A Lei de Execução Penal foi promulgada no ano orwelliano de 1984, com o intuito original de “efetivar as disposições de sentença ou decisão criminal e proporcionar condições para a harmônica integração social do condenado e do internado” (L. E. P. Art. 1º). Apesar de presente no ordenamento jurídico nacional por cerca de 28 anos, a principal lei que rege toda a seara do pós-condenatório penal brasileiro ainda hoje é alvo de polêmicas discussões, haja vista que vem sofrendo importantes modificações desde o ano de 2003, sendo que a reforma mais expressiva se deu no ano de 2010, com a delegação de maiores responsabilidades ao âmbito de atuação da Defensoria Pública.

Dentre os temas mais polêmicos referentes à execução penal encontra-se o da contagem de novo lapso para concessão de benefícios ao sentenciado em regime fechado, decorrente da prática de fato caracterizado como falta grave.

Em uma breve síntese: durante o tempo no qual se cumpre a pena privativa de liberdade, é disposto ao preso o direito de galgar uma série de benefícios à sua ressocialização, dentre eles a progressão de regimes, o livramento condicional, o indulto e comutacao de penas, a remição, dentre outros.
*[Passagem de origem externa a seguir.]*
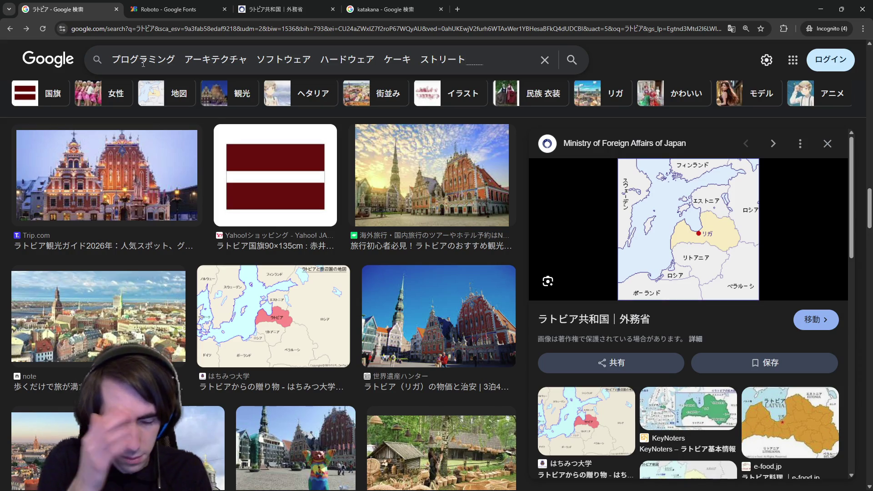
key("BackSpace")
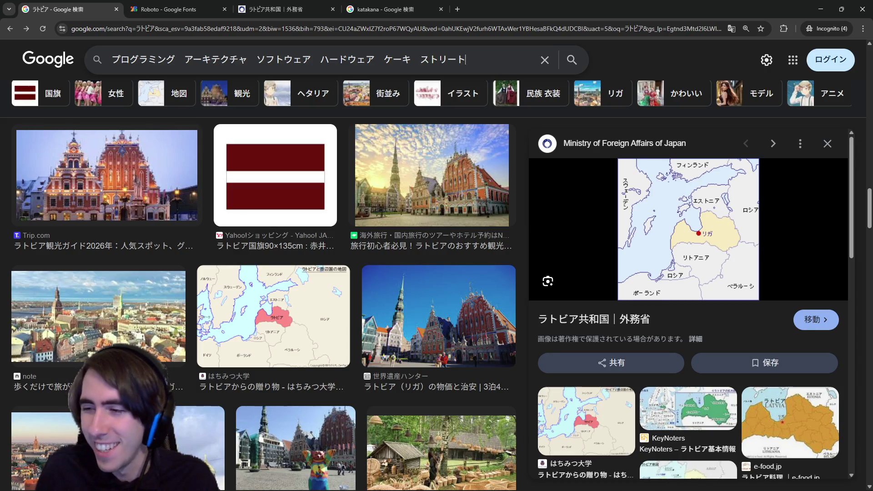
key("alt+Tab")
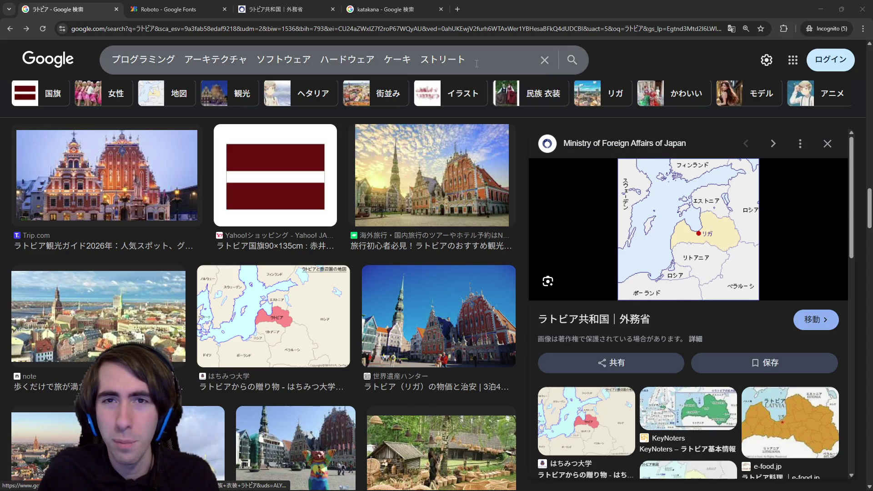
Step: Search images for ストリートファイター and preview the PR TIMES Street Fighter II image
triple_click(354, 69)
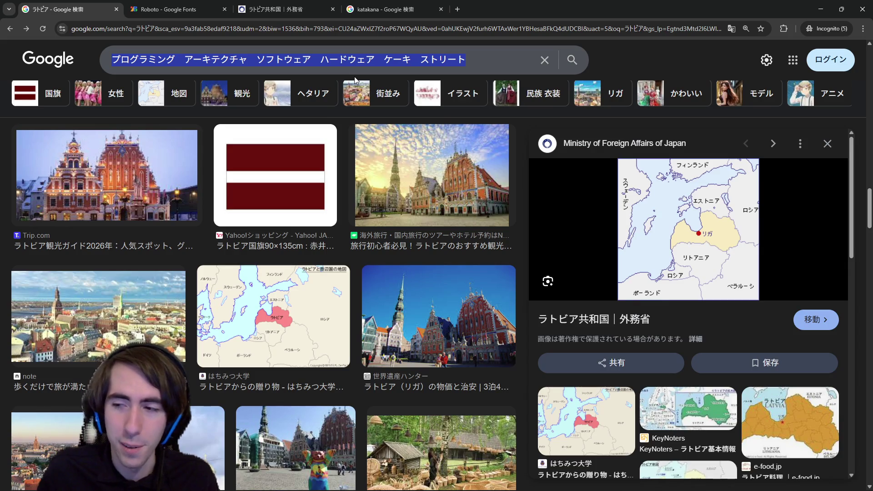
type("すtori-to")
Para que tais benesses sejam concedidas, faz-se necessário que o reeducando cumpra determinados requisitos impostos por lei, sejam eles, via de regra, objetivos e subjetivos. Objetivos importam o cumprimento de certo lapso temporal relativo à pena, cujas frações variam dependendo do benefício pleiteado, enquanto subjetivos importam, em boa parte dos casos [2], em bom comportamento carcerário, comprovado pelo diretor do estabelecimento prisional (L. E. P. Art. 112). [3]

Acontece que a prática de falta disciplinar vem a atravancar a perspectiva de reinserção na sociedade prevista pelo Estado em face do sentenciado, uma vez que a comprovada conduta faltosa demonstra imaturidade e falta de comprometimento do reeducando para com o programa carcerário. Porém, na legislação são específicas as sanções a que estão sujeitos os apenados, sendo que é defeso ao magistrado impor penalidades não previamente instituídas em norma legal ou regulamentar:

Art 45 - Não haverá falta nem sanção disciplinar sem expressa e anterior previsão legal ou regulamentar.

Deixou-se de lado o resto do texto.